Guadalajara at that time was widely touted as Mexico’s most idyllic city – a welcoming and leisurely metropolis of less than a million souls, whose charming colonial downtown core was easily accessible from the tree-lined suburbs, which to the north-west stretched a mere two blocks past the gleaming new Minerva Glorieta.  Gorgeous Lake Chapala was about an hour’s drive away, via a harrowing two-way road that looped around the Hotel Tapatio and petered down from four lanes to two at the airport.
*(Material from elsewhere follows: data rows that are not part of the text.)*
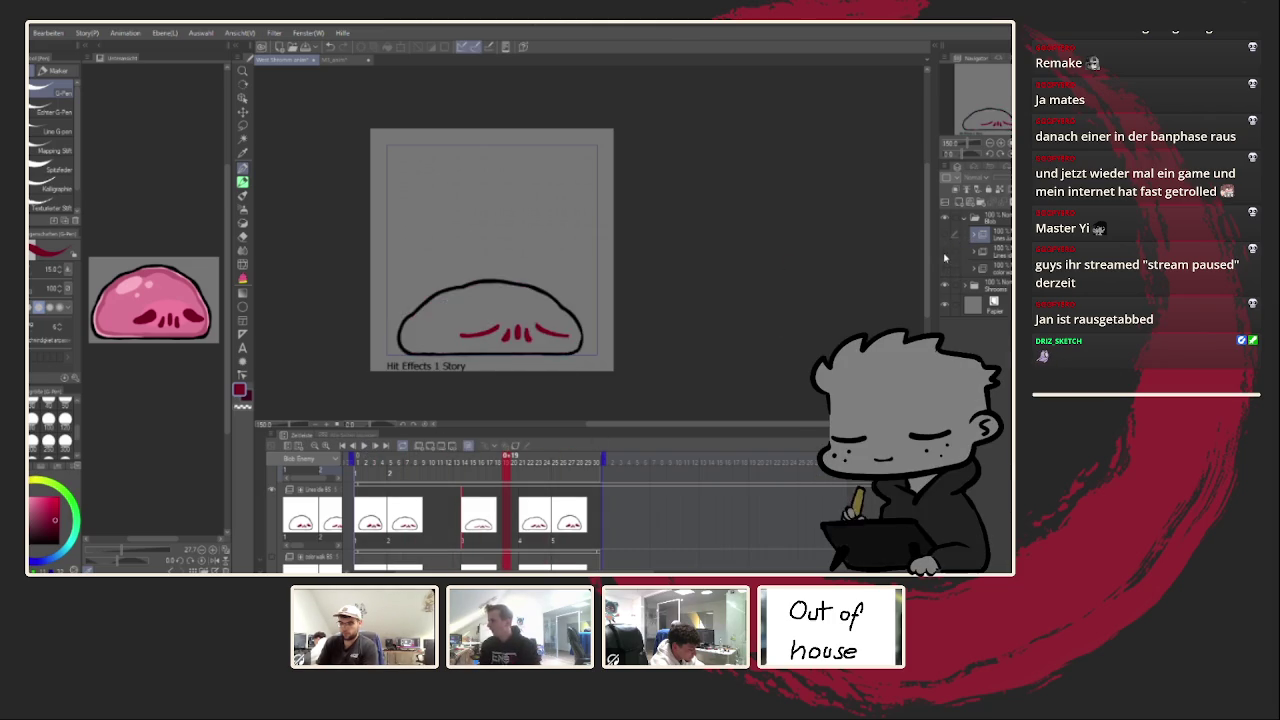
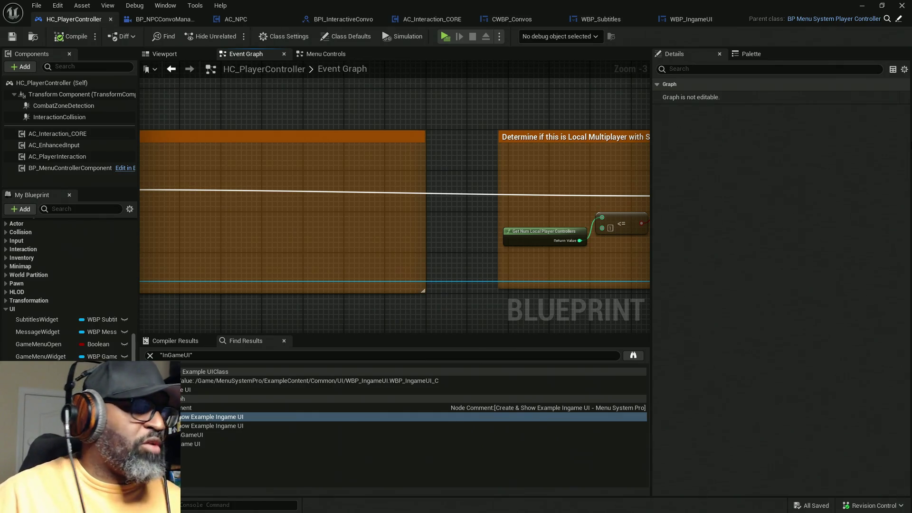
- Jump to OnShowExampleIngameUI from the InGameUI results and open the Update Party Members interface function
click(213, 426)
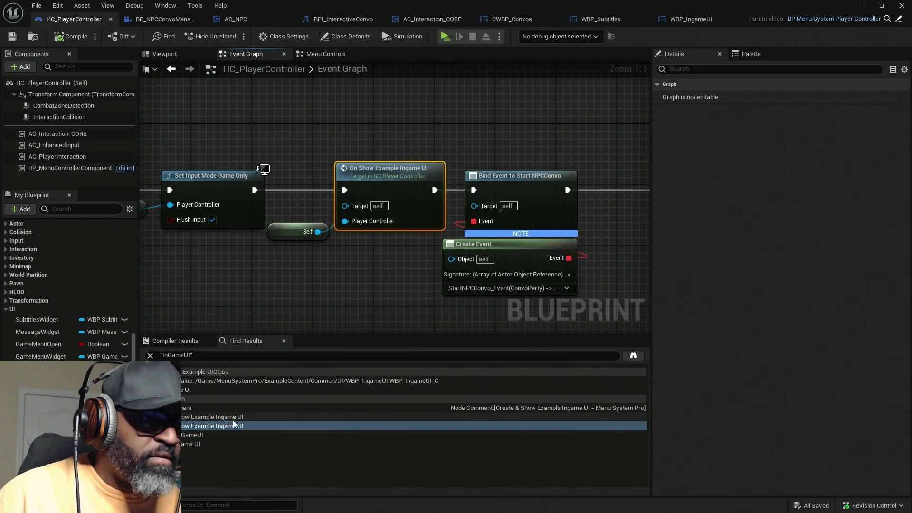
click(214, 417)
drag(413, 279, 183, 267)
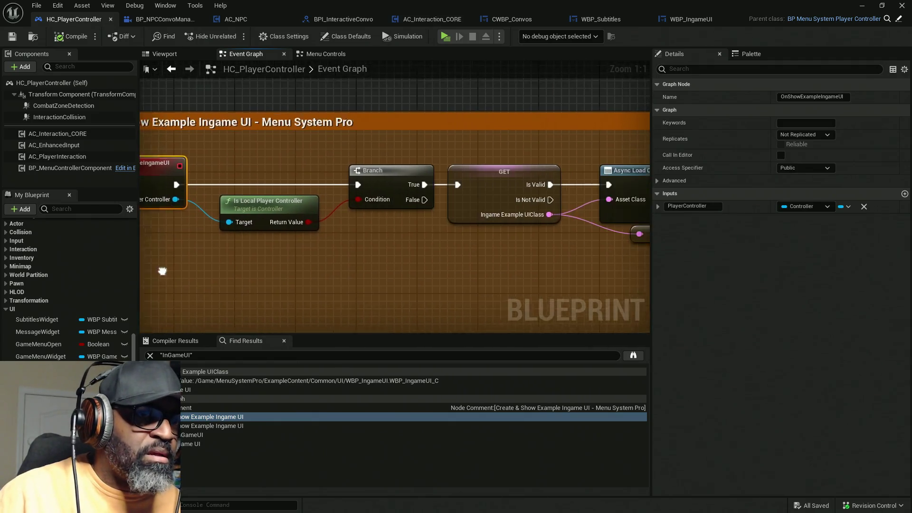
scroll(184, 266, down, 3)
drag(530, 258, 402, 214)
scroll(407, 230, up, 3)
mouse_move(594, 259)
mouse_down()
mouse_move(347, 152)
mouse_move(312, 111)
mouse_up()
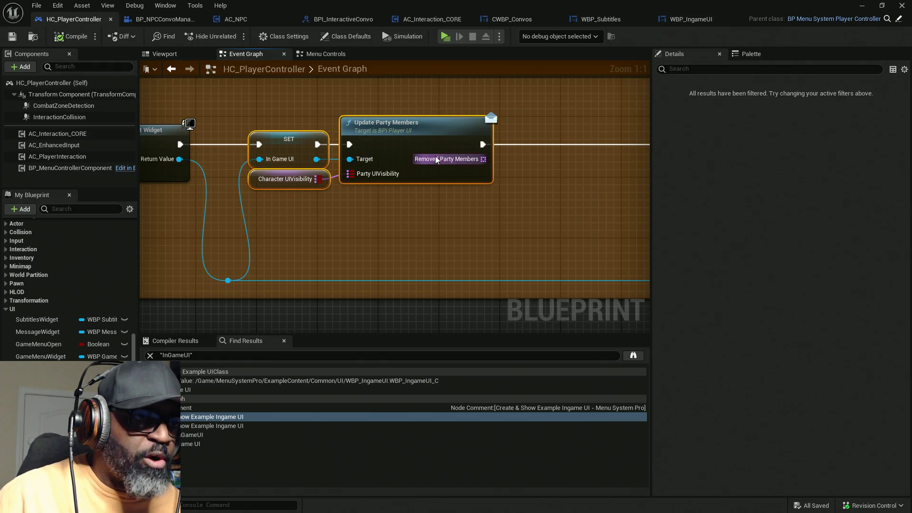
click(412, 207)
double_click(409, 138)
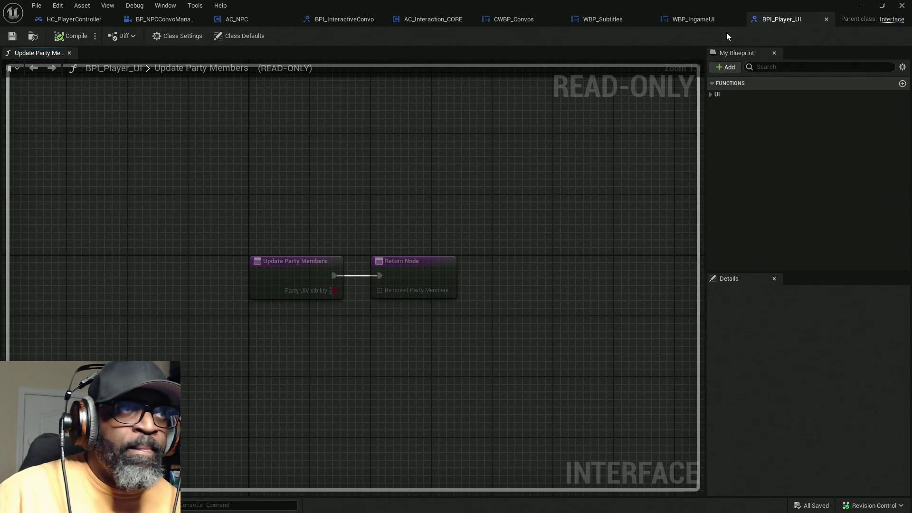
- Back in HC_PlayerController, nudge the Update Party Members node, then bring up WBP_IngameUI's Event Graph
click(71, 19)
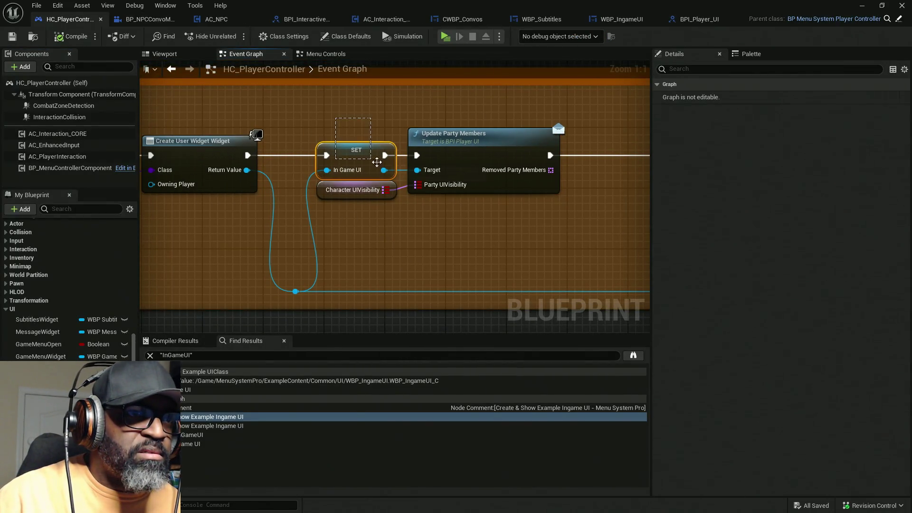
drag(459, 147, 451, 139)
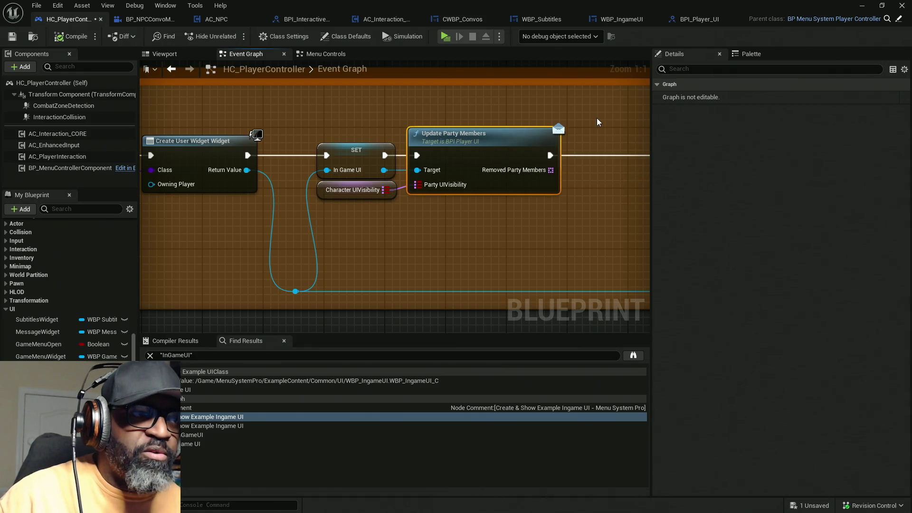
scroll(598, 122, down, 4)
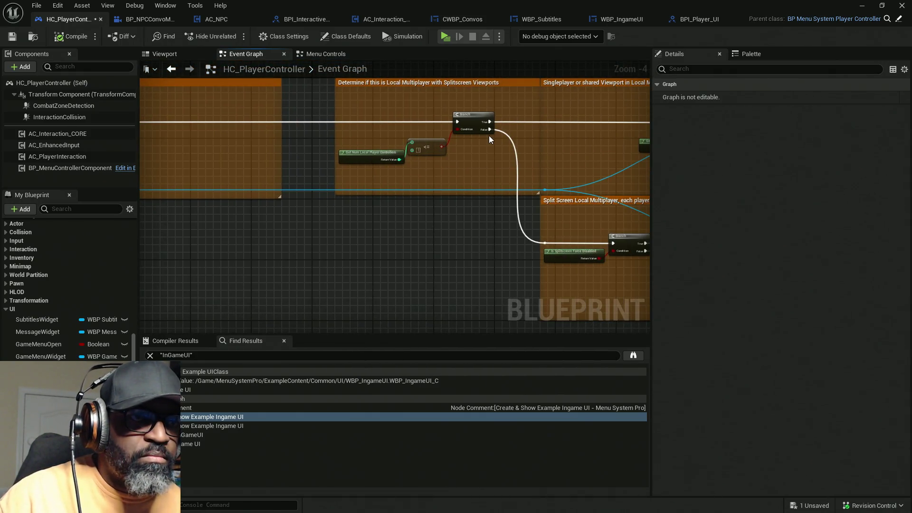
mouse_move(509, 153)
mouse_down()
mouse_move(278, 146)
mouse_move(229, 84)
mouse_move(158, 140)
mouse_move(435, 142)
mouse_up()
drag(314, 222, 283, 232)
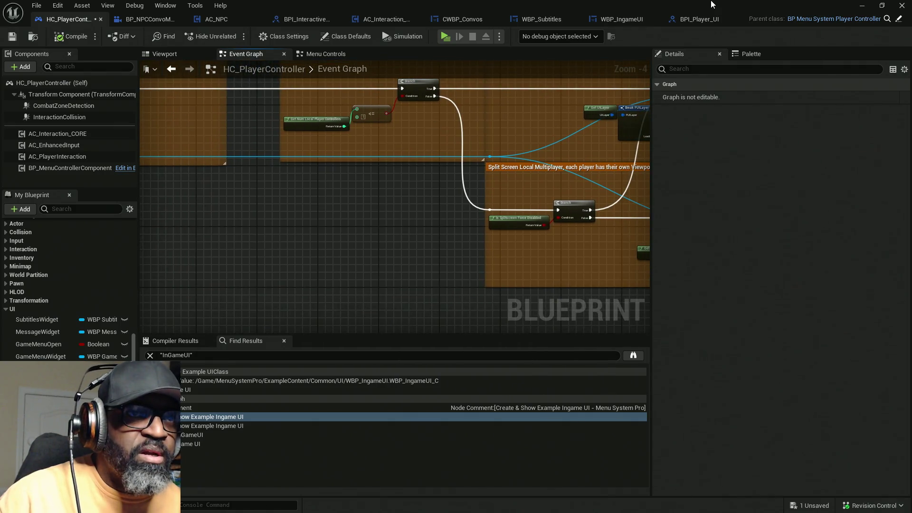
click(618, 22)
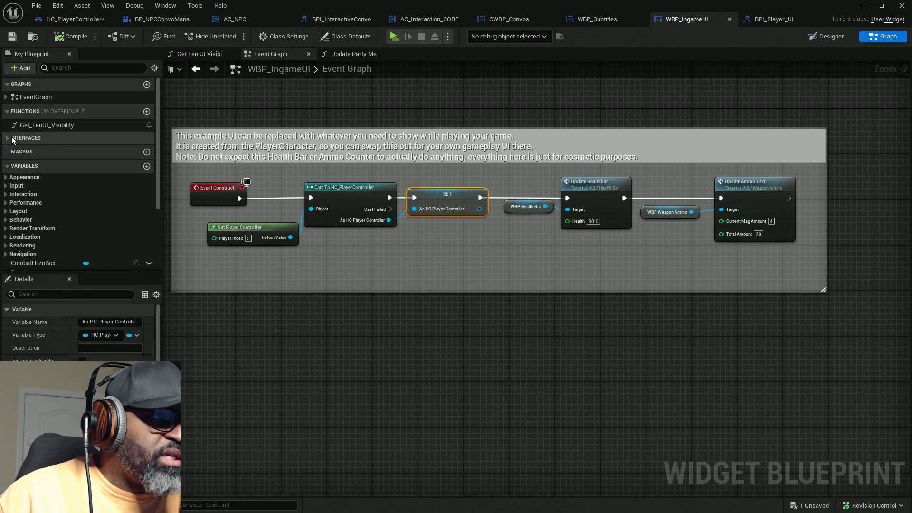
- Open WBP_IngameUI's Update Party Members implementation from Interfaces > UI and look over its loop
click(11, 138)
click(6, 149)
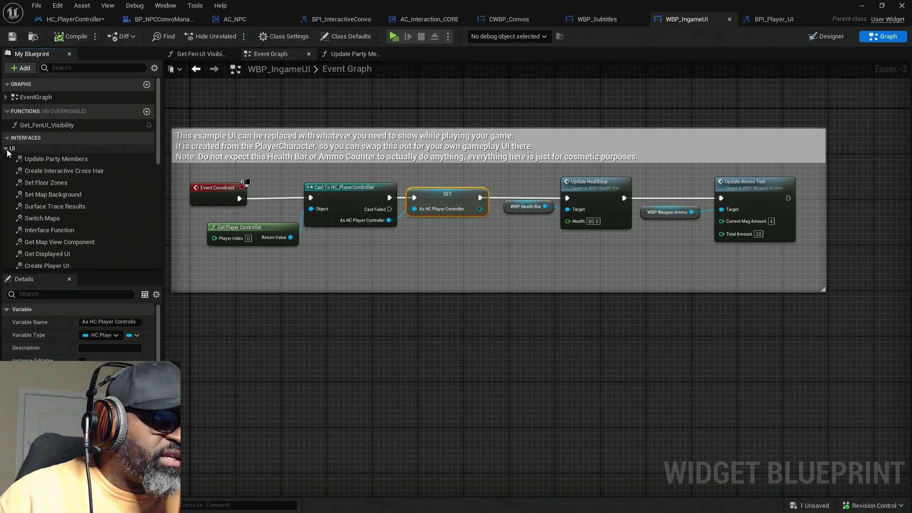
double_click(51, 163)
No wonder in the years that followed World War II, (and later as disenchantment with U.S. involvement in Vietnam grew) the region became a magnet for Americans looking for alternative lifestyles.  Mexico allowed war veterans and retirees to live in a style they could hardly enjoy in the United States: the minimum monthly income requirement for an FM3 resident visa in those days was 3,000 pesos, equivalent to 240 dollars.

Although they had chosen to live in a slow-paced culture where the fates rather than logic often prevailed in everyday matters, the (mostly) Americans who settled in Guadalajara and Chapala in the 1950s and 60s found it hard to shake off their in-built instinct to organize themselves and engage in their favored free-time activity: “do-gooding.”  Guadalajara had U.S. diplomatic representation since 1881, the American Society of Jalisco formed in 1945, the Benjamin Franklin Library in 1949,  the Instituto Cultural Mexicano Norteamericano (ICMN) in 1951, the Lake Chapala Society in 1954, the American School of Guadalajara and American Legion Post Three in 1955 and Chapala Post Seven in 1961. English-speaking church congregations began to spring up, while a club “explosion” saw names such as Duplicate Bridge, Junior League, Shrine Club, Salvation Army, AA, La Luz Guild, appear on the horizon.